Where the word "always" shows up in the entries below, please copy the whole line.

- Opening Delimiter -

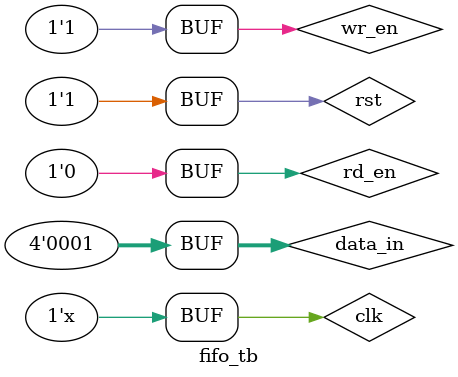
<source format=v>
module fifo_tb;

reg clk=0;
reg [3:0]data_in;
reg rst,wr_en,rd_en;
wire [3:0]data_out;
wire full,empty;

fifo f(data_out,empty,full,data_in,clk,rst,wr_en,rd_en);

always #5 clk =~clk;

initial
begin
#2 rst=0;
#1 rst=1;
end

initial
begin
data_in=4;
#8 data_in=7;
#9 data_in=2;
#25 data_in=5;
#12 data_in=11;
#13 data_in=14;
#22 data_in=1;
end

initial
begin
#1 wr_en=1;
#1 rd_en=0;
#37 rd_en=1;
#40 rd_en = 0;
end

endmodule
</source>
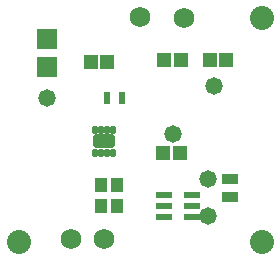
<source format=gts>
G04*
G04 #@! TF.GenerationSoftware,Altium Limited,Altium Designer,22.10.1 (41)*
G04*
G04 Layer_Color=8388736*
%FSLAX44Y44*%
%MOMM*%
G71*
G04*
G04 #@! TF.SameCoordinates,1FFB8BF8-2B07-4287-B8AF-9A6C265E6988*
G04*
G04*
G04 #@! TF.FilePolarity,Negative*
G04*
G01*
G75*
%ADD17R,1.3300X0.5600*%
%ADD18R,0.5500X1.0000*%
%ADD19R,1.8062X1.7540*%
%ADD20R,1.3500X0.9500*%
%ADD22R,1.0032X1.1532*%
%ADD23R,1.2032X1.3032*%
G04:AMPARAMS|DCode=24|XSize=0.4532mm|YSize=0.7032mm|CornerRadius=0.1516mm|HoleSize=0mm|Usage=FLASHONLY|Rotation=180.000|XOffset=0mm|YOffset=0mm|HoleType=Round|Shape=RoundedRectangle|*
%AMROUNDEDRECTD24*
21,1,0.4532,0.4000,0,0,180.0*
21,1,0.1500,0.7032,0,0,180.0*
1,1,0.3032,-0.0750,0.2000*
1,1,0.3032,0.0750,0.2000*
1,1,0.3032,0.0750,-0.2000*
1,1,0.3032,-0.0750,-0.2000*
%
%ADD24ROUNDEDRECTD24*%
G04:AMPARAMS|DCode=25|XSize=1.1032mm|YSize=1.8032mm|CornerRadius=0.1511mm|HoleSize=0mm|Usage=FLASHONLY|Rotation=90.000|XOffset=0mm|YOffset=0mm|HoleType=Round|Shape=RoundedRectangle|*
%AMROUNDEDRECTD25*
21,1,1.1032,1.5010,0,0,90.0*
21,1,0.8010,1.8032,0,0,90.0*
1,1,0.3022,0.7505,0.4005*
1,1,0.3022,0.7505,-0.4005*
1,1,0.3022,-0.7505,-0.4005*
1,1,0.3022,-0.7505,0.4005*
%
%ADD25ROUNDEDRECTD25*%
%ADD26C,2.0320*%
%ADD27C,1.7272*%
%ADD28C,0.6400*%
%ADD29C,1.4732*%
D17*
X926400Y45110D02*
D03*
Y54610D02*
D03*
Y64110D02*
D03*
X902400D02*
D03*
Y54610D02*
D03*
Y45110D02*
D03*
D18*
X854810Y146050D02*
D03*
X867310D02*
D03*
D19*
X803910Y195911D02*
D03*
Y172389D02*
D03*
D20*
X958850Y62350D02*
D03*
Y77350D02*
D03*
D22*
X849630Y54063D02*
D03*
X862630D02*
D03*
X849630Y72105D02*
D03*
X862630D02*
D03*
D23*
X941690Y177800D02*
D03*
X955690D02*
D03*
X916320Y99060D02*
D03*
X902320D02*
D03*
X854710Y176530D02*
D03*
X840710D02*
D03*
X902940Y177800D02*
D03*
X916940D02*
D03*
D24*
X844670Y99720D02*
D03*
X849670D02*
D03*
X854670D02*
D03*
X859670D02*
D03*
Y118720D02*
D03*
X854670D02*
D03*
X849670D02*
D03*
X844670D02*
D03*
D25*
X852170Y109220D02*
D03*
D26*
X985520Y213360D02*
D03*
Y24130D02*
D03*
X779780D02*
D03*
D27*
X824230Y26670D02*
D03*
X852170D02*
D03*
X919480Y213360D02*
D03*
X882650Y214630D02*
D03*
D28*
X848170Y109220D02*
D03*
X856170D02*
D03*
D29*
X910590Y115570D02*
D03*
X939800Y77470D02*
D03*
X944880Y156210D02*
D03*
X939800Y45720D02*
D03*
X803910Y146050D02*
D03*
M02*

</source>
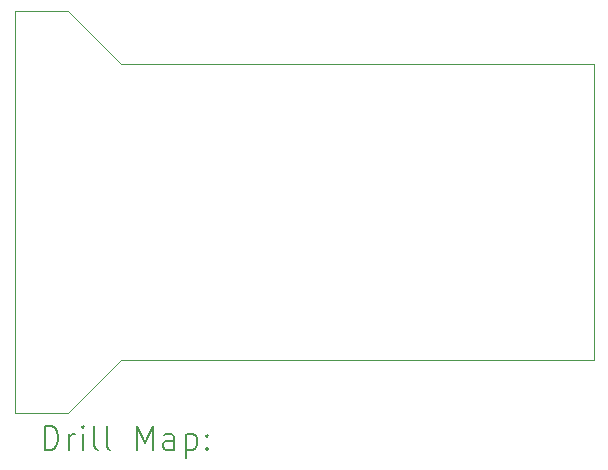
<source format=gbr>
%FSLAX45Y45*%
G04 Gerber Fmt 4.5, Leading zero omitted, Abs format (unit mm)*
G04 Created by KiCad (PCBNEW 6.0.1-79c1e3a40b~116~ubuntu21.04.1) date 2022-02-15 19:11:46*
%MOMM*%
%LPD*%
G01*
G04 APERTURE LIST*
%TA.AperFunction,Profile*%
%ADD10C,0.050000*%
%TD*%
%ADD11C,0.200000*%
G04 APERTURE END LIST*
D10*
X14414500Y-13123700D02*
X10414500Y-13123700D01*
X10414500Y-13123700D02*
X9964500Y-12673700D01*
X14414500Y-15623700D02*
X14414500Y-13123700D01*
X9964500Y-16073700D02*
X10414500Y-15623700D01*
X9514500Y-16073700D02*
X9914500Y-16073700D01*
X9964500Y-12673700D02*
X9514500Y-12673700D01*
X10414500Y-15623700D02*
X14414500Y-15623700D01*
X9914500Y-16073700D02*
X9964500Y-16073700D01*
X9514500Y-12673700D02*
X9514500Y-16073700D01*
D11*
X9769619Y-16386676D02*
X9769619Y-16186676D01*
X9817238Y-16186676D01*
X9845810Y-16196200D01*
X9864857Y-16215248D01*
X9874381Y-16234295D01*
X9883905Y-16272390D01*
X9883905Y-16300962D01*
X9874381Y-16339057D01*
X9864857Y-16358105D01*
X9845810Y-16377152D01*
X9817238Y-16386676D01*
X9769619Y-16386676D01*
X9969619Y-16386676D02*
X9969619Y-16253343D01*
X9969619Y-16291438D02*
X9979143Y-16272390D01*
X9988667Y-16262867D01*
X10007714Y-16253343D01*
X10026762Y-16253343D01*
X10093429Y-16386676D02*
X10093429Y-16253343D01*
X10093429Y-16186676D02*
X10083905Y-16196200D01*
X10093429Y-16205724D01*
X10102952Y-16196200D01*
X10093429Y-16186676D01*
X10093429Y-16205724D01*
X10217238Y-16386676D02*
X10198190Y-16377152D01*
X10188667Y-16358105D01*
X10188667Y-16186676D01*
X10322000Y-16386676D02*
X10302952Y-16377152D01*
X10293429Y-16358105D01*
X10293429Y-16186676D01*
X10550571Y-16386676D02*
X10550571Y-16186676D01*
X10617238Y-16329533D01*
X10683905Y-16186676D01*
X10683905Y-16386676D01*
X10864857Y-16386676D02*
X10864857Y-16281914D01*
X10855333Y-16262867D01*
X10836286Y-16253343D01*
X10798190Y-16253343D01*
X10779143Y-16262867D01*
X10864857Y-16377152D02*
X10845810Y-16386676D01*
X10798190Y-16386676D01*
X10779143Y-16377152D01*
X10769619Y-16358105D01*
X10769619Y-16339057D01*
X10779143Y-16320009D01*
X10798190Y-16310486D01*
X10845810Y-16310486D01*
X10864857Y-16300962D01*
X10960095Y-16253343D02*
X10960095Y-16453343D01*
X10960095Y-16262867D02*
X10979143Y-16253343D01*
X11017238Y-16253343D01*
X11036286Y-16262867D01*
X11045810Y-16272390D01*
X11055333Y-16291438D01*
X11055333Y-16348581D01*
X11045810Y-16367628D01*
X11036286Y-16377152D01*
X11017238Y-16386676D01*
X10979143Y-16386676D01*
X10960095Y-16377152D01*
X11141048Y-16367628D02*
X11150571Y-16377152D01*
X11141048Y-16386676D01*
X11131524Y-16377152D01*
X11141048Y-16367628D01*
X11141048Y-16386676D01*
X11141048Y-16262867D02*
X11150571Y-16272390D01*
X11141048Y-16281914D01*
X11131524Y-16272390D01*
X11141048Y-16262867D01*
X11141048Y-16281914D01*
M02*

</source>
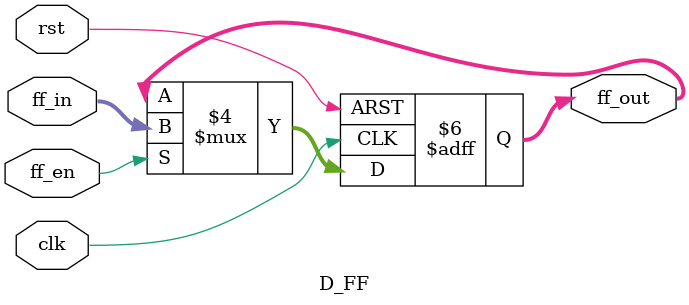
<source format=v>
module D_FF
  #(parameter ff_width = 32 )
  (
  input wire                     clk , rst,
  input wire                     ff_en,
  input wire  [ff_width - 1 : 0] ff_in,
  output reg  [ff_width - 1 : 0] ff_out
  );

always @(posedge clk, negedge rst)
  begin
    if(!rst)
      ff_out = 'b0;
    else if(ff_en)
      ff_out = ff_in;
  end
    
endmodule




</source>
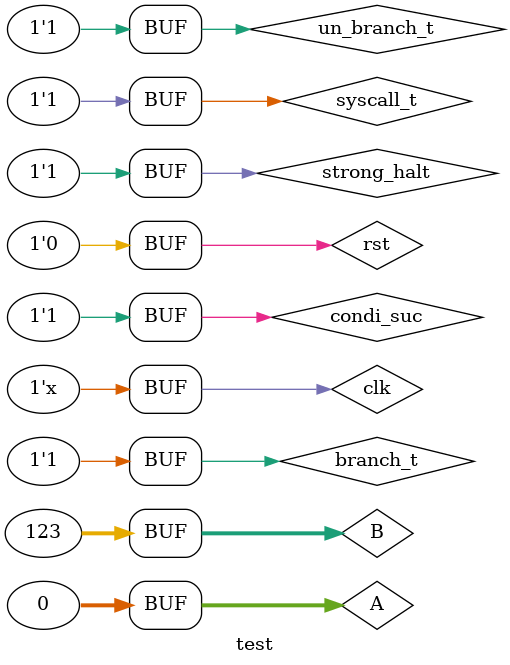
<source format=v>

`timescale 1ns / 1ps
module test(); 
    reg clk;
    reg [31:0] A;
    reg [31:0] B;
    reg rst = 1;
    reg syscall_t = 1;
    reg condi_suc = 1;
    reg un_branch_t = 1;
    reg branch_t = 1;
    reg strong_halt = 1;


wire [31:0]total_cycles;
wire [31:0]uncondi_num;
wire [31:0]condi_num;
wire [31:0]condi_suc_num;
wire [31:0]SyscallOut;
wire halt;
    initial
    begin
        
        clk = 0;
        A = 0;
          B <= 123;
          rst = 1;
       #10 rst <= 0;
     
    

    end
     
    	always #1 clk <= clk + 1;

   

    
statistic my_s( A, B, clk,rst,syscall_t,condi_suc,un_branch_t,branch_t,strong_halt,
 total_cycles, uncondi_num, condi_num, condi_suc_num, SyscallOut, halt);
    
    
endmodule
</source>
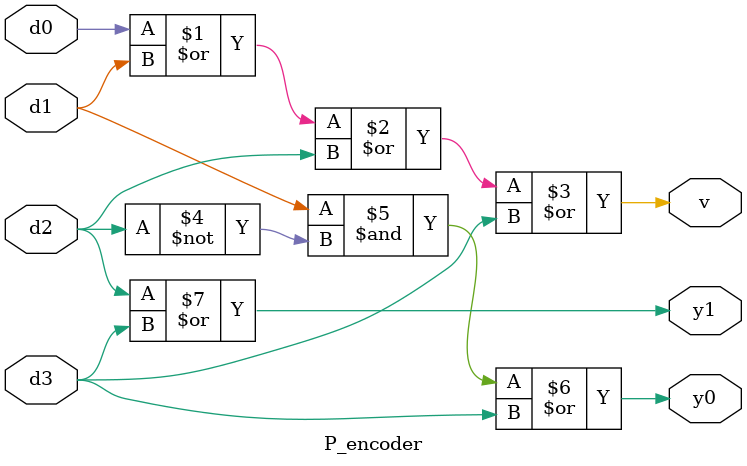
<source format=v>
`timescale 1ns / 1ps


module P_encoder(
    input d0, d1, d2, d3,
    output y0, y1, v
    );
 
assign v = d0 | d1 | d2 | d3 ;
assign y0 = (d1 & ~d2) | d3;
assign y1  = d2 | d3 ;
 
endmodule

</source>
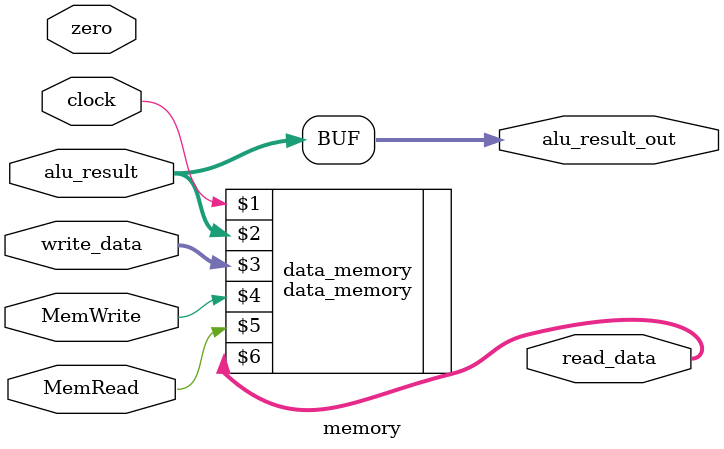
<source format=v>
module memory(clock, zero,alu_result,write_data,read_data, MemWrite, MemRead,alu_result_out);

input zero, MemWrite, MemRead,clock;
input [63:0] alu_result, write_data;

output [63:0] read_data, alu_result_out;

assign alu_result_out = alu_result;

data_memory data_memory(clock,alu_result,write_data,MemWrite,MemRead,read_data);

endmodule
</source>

- Closing Delimiter -

» Task response
always #5 clk =~clk;
always @(posedge clk, negedge rst)
    	always #1 clk <= clk + 1;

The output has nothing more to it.